東急、MaaSで狙う定期券の復活 飲食・映画の割引も 他

1月8日 コロナ禍により、東急の沿線通勤定期対策に火が付いた模様だ。東急電鉄の「2021年3月期 第2四半期決算短信」を拝見すると、交通事業では、東急電鉄㈱の鉄軌道業における輸送人員は、新型コロナウイルスの感染症拡大に伴う利用者の減少に伴い、定期で36.6%減少、定期外で41.2%減少、全体では38.4%の減少となった(*前期比など詳細は同資料を参照ください)。営業収益は、695億4千4百万円(同35.4%減)、営業損失は、121億8千7百万円(前年同期は、204億1千8百万円の営業利益)である。同社は対策として「DENTO LINE公式アカウント」と定期を活用し、高速バス・飲食・娯楽などを割安で利用できる実証(「DENTO(デント)」)を始める。視点を新たにすれば定期利用客は、自社サービスの根幹となる交通事業の優良顧客だ。しかし、急激なテレワークの普及に伴い、出勤日数に即した通勤費精算に切り替える企業も少なくない。定期利用の離脱を食い止める必要がある。同社は定期の利用シーンを通勤経路から拡大、利用者の生活環境における定期の活用を模索する。この話題は東急に限らず、全国の都市圏の鉄道事業者に当てはまる。交通インフラ事業部の森田課長は、定期券保有者の優遇サービスを「生活定期」と呼んだと聞く。的を得た言葉だ。

西武、自動運転の大型路線バス。通常の路線バスと同じ運行形態 他

1月7日 西武バスは、2月から西武池袋線飯能駅南口と美杉台ニュータウン(片道2.5km)を結ぶ営業路線で、大型バスによる自動運転の実証実験を始める。大型バスによる営業運行による実証実験は、2019年9月に相鉄バスが群馬大学などと、よこはま動物園ズーラシアと里山ガーデンを結ぶ(900m)路線で「レベル4」に向けた実証実験を行っている。その後、2020年10月に日本モビリティ㈱を加えた3者が同路線で遠隔監視・操作による自動運転の実証実験を営業運行で実施している。国立研究開発法人 産業技術総合研究所においても、実証コーディネーターとして日本工営、バス開発コンソーシアムに先進モビリティ、いすゞ自動車を採用、2020年度から中型自動運転バスによる実証実験が、全国5事業者、5ヶ所にて行われている(京阪バス、神姫バス、西日本鉄道、茨城交通、神奈川中央交通)。群馬大初のベンチャー企業、日本モビリティ―㈱は、自動運転車両が走りやすい街づくり、国内最大数の行動実証実験で蓄積した自動運転システムや路線環境に適した自動運転車両の提供、また住民やステークスホルダーなど社会受容性を高め、安全性を適切に確保した上で「目的に沿った評価項目を設定した」評価を行うなどの実証実験のコーディネート、損害保険の提供などを行う。同社は既に社会実装のためのノウハウをパッケージ化している。その意味で、自治体への無人移動サービスの導入は、現段階で既に実証実験を経て商用化の段階に入ったと言えるだろう。

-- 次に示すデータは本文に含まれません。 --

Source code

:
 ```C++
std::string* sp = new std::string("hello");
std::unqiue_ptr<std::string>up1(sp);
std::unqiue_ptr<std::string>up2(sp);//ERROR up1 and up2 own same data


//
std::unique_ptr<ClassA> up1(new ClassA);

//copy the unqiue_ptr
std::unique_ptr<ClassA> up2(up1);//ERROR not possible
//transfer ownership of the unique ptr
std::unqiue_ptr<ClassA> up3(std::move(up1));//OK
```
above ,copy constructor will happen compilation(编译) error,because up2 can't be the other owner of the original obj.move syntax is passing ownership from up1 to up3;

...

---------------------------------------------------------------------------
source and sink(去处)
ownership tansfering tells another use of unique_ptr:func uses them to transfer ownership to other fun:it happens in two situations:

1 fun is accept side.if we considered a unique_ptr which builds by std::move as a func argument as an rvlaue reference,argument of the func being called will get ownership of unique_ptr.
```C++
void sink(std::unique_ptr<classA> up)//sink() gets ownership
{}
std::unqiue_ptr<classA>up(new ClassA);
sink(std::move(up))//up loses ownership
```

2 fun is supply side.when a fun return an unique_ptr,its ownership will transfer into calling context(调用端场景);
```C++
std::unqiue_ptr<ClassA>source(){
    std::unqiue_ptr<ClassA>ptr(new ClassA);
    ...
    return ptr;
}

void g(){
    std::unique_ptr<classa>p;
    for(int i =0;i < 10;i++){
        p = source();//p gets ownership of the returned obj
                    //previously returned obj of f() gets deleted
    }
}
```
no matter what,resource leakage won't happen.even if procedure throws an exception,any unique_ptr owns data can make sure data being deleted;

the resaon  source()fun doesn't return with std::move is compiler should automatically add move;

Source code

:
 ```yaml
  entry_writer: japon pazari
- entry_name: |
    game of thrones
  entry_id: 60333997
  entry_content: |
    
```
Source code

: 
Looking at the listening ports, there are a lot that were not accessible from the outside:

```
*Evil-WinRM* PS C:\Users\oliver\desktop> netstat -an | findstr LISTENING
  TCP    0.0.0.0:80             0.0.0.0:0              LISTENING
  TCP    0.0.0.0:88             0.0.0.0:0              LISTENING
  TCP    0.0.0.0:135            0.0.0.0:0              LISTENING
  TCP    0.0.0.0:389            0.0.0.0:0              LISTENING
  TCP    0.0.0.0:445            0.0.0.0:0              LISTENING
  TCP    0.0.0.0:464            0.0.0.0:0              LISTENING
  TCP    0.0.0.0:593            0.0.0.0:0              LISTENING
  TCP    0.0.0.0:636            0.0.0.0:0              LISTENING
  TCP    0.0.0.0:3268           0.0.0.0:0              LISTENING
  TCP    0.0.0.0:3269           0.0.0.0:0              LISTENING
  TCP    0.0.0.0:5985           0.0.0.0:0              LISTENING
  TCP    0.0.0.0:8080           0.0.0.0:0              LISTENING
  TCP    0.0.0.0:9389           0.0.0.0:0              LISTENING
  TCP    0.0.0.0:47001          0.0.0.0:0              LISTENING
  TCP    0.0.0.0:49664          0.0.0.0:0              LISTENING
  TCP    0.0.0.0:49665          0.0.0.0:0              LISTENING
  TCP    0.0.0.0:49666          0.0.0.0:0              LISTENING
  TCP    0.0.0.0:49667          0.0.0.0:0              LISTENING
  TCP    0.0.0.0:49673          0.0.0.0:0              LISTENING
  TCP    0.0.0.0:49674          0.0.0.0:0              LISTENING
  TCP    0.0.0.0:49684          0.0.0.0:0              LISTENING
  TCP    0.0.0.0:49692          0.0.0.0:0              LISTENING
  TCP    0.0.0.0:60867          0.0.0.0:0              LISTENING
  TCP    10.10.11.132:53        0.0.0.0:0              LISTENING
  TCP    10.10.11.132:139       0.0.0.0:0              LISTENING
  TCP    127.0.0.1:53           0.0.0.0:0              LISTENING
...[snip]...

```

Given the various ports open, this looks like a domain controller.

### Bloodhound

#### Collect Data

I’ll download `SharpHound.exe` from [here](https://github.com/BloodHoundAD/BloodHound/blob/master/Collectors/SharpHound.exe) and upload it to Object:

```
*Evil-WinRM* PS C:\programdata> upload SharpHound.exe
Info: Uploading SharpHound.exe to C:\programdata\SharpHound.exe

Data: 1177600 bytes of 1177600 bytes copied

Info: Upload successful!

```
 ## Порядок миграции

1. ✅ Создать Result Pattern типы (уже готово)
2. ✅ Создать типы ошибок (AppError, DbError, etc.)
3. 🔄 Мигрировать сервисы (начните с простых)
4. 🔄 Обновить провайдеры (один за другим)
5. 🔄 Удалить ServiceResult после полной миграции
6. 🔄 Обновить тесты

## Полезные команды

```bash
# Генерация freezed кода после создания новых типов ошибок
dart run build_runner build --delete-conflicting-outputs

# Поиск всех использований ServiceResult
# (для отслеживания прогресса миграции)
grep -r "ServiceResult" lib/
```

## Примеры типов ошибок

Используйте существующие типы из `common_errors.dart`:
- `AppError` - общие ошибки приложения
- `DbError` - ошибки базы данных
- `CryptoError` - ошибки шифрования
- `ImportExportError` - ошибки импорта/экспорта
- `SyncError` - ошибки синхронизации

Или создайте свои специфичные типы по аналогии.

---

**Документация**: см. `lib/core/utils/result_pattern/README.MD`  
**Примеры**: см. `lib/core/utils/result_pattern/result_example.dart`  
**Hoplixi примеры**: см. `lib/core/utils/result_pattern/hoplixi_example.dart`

JR九州、自動運転の営業運転スタート!将来は「GoA2.5」の形態目指す 他

1月6日 昨年末の12/24から、JR九州の香椎線で自動列車運転装置実証運転が開始された。この路線の保安方式は、ATS-DK方式(車上DBの情報から自動的に速度監視をし、制限速度を超え非常ブレーキを動作させなければならない速度になった場合、非常ブレーキが動作)と呼ばれ、ATS(列車が信号で正常に停止しない場合、地上から制御信号を送り警報ベルを鳴らし、運転士に注意を喚起、警報を無視すると自動ブレーキが動作)設置路線での、初の自動運転方式となる。JR東日本が自動運転を試みる千代田線にはATO方式(ATCを基本に発車、定時運転制御、定位置停止制御などの機能を追加、新交通システムや地下鉄などの導入が多い)が使われる。これ以外にも、新幹線や大都市の通勤線区、地下鉄などにはATC(レール上の信号や列車速度を常時比較、超過すれば自動ブレーキ、制限速度以下の場合はブレーキを緩める、信号機は車上)方式が用いられている。実証実験は当面運転士が乗務した状態で行われる。GoA(IEC(JIS)による自動化レベルの定義)でGoA2に当たり、ゆくゆくはGoA2.5を目指す。踏切を含むATS区間における「初の有人の自動列車運転装置(ATS-DK)」は、JR九州にとって、運転士養成(動力車操縦者運転免許取得)費用の圧縮、ヒューマンエラーや異常発生時における安全性の向上の意味もあり、同時に将来的に「有望な」技術ともなる。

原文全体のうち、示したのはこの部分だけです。